* GIVEN EXERCISE 1 *
Answer these questions from the blog post on the Copenhagen climate summit:
(a) How many countries gathered, and for how long?
(b) What group does Lumumba Di-Aping negotiate for, and how many countries does it include?
(c) Whom does John Sauven name as among the very few who leave the summit with any credit?
* GIVEN EXERCISE 2 *
Continue the blog post on the Copenhagen climate summit, starting after its last paragraph.

* DOCUMENT *

- - -

Friday, December 18, 2009

Is The Copenhagen Glass 90% Empty or 10% Full?

With all due respect to the optimistic take at DeSmogBlog, I'm siding with The Guardian in viewing the supposed agreement reached in the dwindling hours of the Copenhagen summit a failure.

With 192 countries finally massed for two weeks of deliberations they needed to sink a basket, at least one, and they didn't.

Lumumba Di-Aping, chief negotiator for the G77 group of 130 developing countries, was scathing: "This deal will definitely result in massive devastation in Africa and small island states. It has the lowest level of ambition you can imagine. It's nothing short of climate change scepticism in action.

"It locks countries into a cycle of poverty for ever. Obama has eliminated any difference between him and Bush."

John Sauven, executive director of Greenpeace UK, said: "The city of Copenhagen is a crime scene tonight, with the guilty men and women fleeing to the airport. Ed Miliband [UK climate change secretary] is among the very few that come out of this summit with any credit. It is now evident that beating global warming will require a radically different model of politics than the one on display here in Copenhagen."

- - -

* DATA ENTRIES *
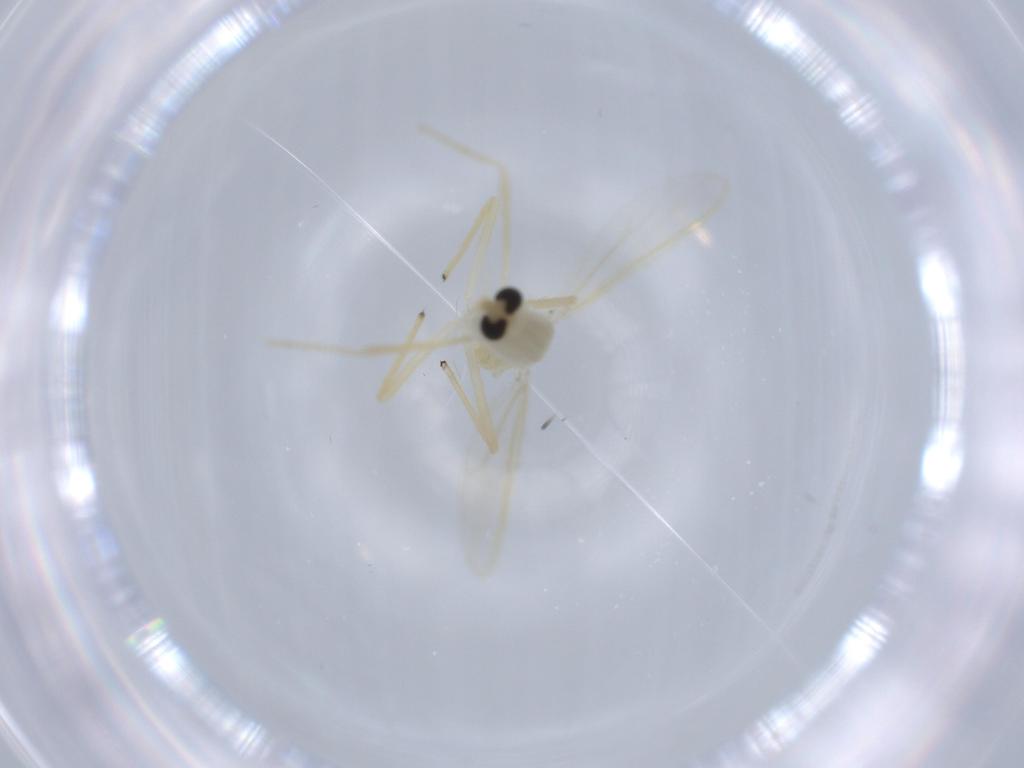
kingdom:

- - -

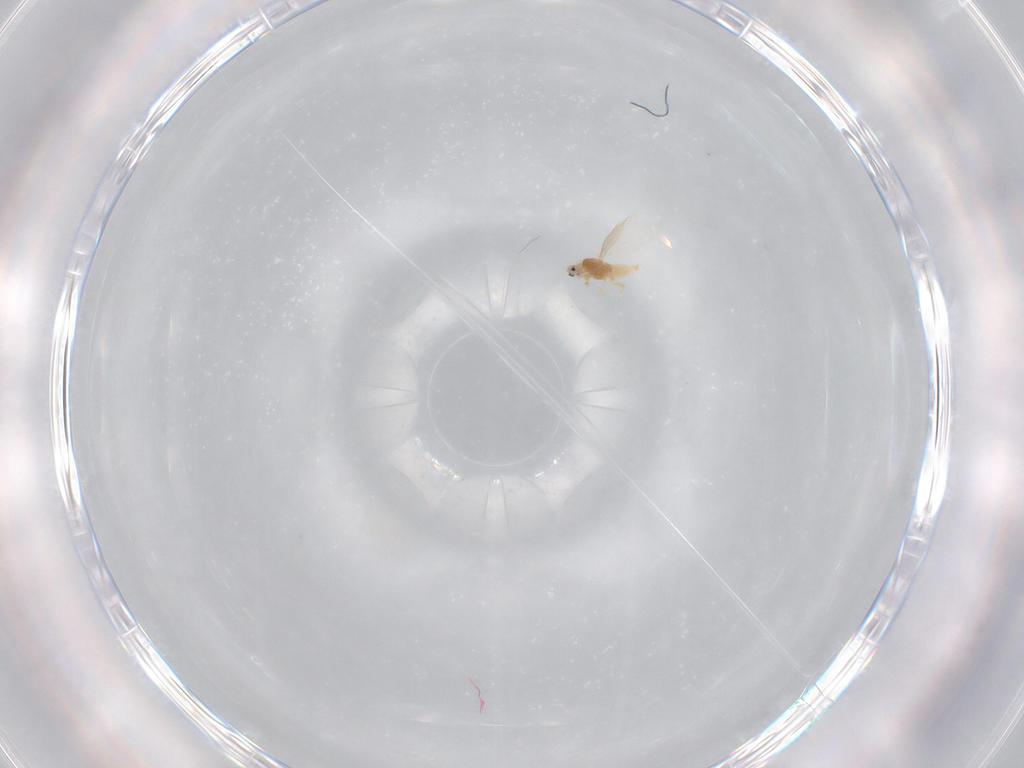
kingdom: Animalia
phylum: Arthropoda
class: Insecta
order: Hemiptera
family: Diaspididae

- - -

* RIGHT ANSWER 1 *
(a) 192 countries, for two weeks.
(b) The G77 group, which includes 130 developing countries.
(c) Ed Miliband, the UK climate change secretary.

* RIGHT ANSWER 2 *
Lydia Baker, Save the Children's policy adviser said: "By signing a sub-standard deal, world leaders have effectively signed a death warrant for many of the world's poorest children. Up to 250,000 children from poor communities could die before the next major meeting in Mexico at the end of next year."

There was indeed some progress but this summit needed to produce more than "some" progress. It very much needed to generate something concrete, something to keep the momentum going. That simply didn't happen.

8 comments:

  1. A tweet I saw (somewhere?) says the leaders are fleeing but the negotiators are staying until Sunday. Still though, where is the money coming from Obama speaks of? And more importantly, where is it going? To the IMF for Global Goverance or to the UN? The Guardian reported a few days ago to the IMF, not sure.

    And yeah that desmogblog post didn't have a disclaimer, so I took it srsly as well. Go figure.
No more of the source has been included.